Lines of data
** BEGIN **

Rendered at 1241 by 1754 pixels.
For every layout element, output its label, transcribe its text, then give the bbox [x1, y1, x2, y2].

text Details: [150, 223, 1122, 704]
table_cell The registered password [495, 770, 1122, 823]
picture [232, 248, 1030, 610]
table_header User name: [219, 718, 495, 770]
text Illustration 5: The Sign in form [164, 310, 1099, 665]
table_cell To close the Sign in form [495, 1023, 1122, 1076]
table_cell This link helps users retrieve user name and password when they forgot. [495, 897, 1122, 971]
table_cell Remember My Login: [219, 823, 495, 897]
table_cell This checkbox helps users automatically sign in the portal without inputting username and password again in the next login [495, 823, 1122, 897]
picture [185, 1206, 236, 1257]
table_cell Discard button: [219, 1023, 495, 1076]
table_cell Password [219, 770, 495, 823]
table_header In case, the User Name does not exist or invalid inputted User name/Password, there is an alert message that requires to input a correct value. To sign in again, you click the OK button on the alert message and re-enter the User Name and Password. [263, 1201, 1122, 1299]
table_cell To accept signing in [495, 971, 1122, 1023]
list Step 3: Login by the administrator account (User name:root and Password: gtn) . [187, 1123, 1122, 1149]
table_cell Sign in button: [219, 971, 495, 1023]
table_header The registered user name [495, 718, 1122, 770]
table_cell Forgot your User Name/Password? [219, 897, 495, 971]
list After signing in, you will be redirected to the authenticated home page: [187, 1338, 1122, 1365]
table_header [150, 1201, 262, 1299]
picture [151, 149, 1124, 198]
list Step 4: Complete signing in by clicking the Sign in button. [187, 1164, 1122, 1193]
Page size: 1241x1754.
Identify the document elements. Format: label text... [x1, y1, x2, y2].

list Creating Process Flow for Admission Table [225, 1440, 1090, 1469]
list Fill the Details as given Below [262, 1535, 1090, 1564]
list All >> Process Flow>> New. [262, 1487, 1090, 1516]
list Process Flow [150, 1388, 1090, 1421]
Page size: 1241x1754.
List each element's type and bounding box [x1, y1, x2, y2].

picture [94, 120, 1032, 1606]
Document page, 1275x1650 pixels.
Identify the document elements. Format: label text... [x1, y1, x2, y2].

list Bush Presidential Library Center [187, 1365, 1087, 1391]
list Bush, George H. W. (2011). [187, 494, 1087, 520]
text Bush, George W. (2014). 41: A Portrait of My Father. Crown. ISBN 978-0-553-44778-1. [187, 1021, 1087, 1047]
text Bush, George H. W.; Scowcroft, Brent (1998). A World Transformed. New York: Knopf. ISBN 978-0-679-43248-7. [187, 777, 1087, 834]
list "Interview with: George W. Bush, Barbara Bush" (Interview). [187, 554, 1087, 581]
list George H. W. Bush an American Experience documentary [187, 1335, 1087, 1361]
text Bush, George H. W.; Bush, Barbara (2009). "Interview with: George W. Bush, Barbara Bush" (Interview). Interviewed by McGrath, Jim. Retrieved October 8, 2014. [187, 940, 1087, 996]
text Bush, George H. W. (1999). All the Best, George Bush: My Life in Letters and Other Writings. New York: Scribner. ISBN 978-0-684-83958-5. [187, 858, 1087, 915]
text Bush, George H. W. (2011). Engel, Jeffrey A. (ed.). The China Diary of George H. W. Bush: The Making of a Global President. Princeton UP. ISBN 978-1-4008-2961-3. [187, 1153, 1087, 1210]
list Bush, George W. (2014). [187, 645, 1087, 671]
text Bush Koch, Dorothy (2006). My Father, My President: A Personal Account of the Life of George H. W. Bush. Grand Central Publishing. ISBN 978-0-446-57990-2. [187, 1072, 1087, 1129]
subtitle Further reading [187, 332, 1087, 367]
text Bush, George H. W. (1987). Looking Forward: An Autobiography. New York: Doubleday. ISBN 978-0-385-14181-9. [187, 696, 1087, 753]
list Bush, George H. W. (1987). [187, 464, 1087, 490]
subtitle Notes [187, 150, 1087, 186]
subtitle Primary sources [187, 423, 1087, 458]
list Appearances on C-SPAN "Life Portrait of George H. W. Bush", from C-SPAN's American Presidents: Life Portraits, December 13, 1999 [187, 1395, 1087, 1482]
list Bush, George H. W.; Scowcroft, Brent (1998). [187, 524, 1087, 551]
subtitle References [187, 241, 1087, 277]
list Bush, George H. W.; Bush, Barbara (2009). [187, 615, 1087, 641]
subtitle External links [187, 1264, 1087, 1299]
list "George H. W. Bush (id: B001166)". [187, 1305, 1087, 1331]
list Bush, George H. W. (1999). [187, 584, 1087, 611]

** END **

(Exercise)
Identify each line in the items above that contains the word "Father" with the same capitalization, and copy every such line in full.

(The reply)
text Bush, George W. (2014). 41: A Portrait of My Father. Crown. ISBN 978-0-553-44778-1. [187, 1021, 1087, 1047]
text Bush Koch, Dorothy (2006). My Father, My President: A Personal Account of the Life of George H. W. Bush. Grand Central Publishing. ISBN 978-0-446-57990-2. [187, 1072, 1087, 1129]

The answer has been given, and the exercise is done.